De acordo com Rolando Bonaccorsi, diretor de operações da Vert Analytics, os agentes de IA são sistemas capazes de planejar etapas, tomar decisões e executar ações com pouca ou nenhuma supervisão humana constante. Isso os separa claramente de um chatbot tradicional, limitado a responder perguntas dentro de um roteiro pré-definido e sem capacidade real de agir fora daquela conversa. Essa diferença parece sutil à primeira vista, mas define o que cada tecnologia consegue realizar na prática do dia a dia. Com isso em mente, a seguir, veremos como essa distinção ajuda a escolher a ferramenta certa para cada necessidade.

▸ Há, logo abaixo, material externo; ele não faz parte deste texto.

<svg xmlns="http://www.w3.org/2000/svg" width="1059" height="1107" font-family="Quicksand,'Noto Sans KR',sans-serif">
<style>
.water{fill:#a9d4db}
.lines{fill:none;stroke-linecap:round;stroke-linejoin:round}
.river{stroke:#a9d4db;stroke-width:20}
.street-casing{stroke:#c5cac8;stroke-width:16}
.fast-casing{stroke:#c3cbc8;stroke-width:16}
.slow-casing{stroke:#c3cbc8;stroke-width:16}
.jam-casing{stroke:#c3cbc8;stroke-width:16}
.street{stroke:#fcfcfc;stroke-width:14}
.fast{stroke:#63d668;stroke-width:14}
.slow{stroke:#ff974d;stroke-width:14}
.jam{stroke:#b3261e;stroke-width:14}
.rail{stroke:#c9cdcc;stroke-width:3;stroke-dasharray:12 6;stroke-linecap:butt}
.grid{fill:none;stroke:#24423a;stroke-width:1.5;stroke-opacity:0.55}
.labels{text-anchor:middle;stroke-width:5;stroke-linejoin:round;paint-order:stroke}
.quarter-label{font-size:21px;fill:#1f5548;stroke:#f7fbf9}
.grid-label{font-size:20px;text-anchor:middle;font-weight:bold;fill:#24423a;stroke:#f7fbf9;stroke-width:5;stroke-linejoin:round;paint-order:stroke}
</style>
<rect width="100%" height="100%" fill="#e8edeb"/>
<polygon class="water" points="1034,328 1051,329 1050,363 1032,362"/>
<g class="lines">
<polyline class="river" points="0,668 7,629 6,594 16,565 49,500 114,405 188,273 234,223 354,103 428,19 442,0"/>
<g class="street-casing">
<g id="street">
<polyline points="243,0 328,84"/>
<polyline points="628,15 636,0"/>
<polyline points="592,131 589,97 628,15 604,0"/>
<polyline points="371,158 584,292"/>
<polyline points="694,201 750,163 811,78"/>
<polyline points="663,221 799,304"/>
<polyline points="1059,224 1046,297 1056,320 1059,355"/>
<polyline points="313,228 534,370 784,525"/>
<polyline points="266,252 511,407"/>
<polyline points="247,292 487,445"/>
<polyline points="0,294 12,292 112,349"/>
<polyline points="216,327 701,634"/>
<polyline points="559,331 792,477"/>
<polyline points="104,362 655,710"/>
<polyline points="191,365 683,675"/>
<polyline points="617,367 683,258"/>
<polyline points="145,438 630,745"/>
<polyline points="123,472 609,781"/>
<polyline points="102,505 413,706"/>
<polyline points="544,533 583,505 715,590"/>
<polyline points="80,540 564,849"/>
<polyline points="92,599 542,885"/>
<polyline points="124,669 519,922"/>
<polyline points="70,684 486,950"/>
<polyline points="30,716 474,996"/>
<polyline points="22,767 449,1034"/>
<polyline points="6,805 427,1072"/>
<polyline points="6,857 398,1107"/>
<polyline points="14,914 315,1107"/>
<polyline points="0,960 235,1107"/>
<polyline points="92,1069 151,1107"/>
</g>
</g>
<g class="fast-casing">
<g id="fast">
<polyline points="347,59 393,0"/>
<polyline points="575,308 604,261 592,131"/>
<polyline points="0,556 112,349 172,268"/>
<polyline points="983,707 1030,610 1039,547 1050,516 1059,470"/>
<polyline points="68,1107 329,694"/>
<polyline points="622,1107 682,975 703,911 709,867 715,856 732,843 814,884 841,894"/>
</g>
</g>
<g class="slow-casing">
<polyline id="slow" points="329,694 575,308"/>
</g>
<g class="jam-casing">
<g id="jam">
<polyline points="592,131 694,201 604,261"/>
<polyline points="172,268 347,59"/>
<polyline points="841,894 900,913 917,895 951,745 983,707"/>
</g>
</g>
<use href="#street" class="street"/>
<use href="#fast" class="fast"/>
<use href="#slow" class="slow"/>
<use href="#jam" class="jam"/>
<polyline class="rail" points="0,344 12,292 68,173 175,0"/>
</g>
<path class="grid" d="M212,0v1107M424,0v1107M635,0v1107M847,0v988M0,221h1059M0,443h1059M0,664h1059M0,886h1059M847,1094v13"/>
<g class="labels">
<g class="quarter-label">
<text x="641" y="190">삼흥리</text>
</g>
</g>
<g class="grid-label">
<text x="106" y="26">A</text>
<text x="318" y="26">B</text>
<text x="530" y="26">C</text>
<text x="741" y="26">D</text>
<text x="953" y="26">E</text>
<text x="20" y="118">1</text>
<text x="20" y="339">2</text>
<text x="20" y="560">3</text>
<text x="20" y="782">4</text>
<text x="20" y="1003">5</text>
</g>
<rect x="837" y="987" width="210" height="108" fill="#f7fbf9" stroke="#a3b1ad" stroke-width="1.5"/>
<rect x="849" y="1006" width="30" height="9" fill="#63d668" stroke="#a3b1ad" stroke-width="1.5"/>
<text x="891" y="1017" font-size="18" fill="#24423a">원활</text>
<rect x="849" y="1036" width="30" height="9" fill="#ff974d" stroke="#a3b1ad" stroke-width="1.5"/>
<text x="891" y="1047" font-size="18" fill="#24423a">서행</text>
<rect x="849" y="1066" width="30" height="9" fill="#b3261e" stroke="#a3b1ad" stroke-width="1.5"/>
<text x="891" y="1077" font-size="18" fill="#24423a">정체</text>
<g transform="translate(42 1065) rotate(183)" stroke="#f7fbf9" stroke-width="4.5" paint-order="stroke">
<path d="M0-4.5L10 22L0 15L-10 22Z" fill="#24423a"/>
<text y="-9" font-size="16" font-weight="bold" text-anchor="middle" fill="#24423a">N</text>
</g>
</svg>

O que é um chatbot comum, afinal?
Um chatbot comum funciona por meio de fluxos de conversa fechados, geralmente baseados em árvores de decisão ou em respostas geradas a partir de um modelo de linguagem sem memória de longo prazo. Ele interpreta uma pergunta, busca a resposta mais provável dentro do que já conhece e devolve um texto, sempre dentro de uma interação isolada.
Sendo líder em IA e ciência de dados aplicadas a negócios e operações, Rolando Bonaccorsi retrata que essa arquitetura resolve bem tarefas repetitivas e previsíveis, mas não sustenta processos com várias etapas encadeadas nem decisões que dependem do contexto anterior.
Como funcionam os agentes de IA na prática?
Um agente de IA recebe um objetivo, não apenas uma pergunta, e a partir dele decompõe a tarefa em etapas menores, escolhe entre ferramentas disponíveis e ajusta o próprio plano conforme o resultado de cada ação executada. Conforme frisa Rolando Bonaccorsi, essa capacidade de planejamento contínuo é o que distingue um agente de um simples gerador de texto que apenas devolve palavras. Isto posto, na prática, esse comportamento aparece em situações como:
- Consulta às bases de dados externas para validar uma informação antes de responder;
- Execução de múltiplas chamadas a sistemas diferentes dentro de uma única solicitação;
- Correção do próprio plano quando uma etapa intermediária falha ou retorna um erro;
- Entrega de um resultado final sem exigir que o usuário reformule o pedido a cada passo.
Nenhuma dessas ações depende de um roteiro fixo, o que exige uma arquitetura bem diferente da usada em interfaces conversacionais simples e explica por que nem todo sistema com respostas fluídas merece ser chamado de agente.
Quais tarefas realmente exigem um agente de IA?
Nem toda operação precisa de autonomia plena. Tarefas simples, com resposta única e sem dependência de etapas anteriores, costumam funcionar bem com um chatbot convencional, que é mais barato de manter e mais fácil de auditar. O problema aparece quando o processo envolve decisões sequenciais, integração entre sistemas ou correção de rota no meio do caminho.
Nesses casos, um agente de IA reduz retrabalho porque assume parte do raciocínio que antes exigia intervenção humana constante. Assim sendo, a escolha entre os dois modelos deveria partir do problema, não da tecnologia disponível no momento, sob risco de gerar soluções desproporcionais ao desafio real.
Onde a autonomia dos agentes de IA encontra limites?
Apesar da capacidade de agir por conta própria, um agente de IA ainda depende de regras claras sobre o que pode e o que não pode decidir sozinho, como pontua o diretor de operações da Vert Analytics, Rolando Bonaccorsi. Dessa maneira, definir esses limites com precisão é o que separa uma implementação segura de uma fonte de erros silenciosos, especialmente em processos que envolvem dados sensíveis ou decisões financeiras relevantes para o negócio.
O próximo passo depois de entender essa diferença
Em conclusão, compreender a fronteira entre um chatbot e um agente de IA evita expectativas equivocadas e orienta escolhas de tecnologia mais assertivas. Assim sendo, empresas que avaliam corretamente essa diferença conseguem investir em automação com objetivos realistas, evitando tanto projetos superdimensionados quanto soluções simples demais para o problema real que precisam resolver.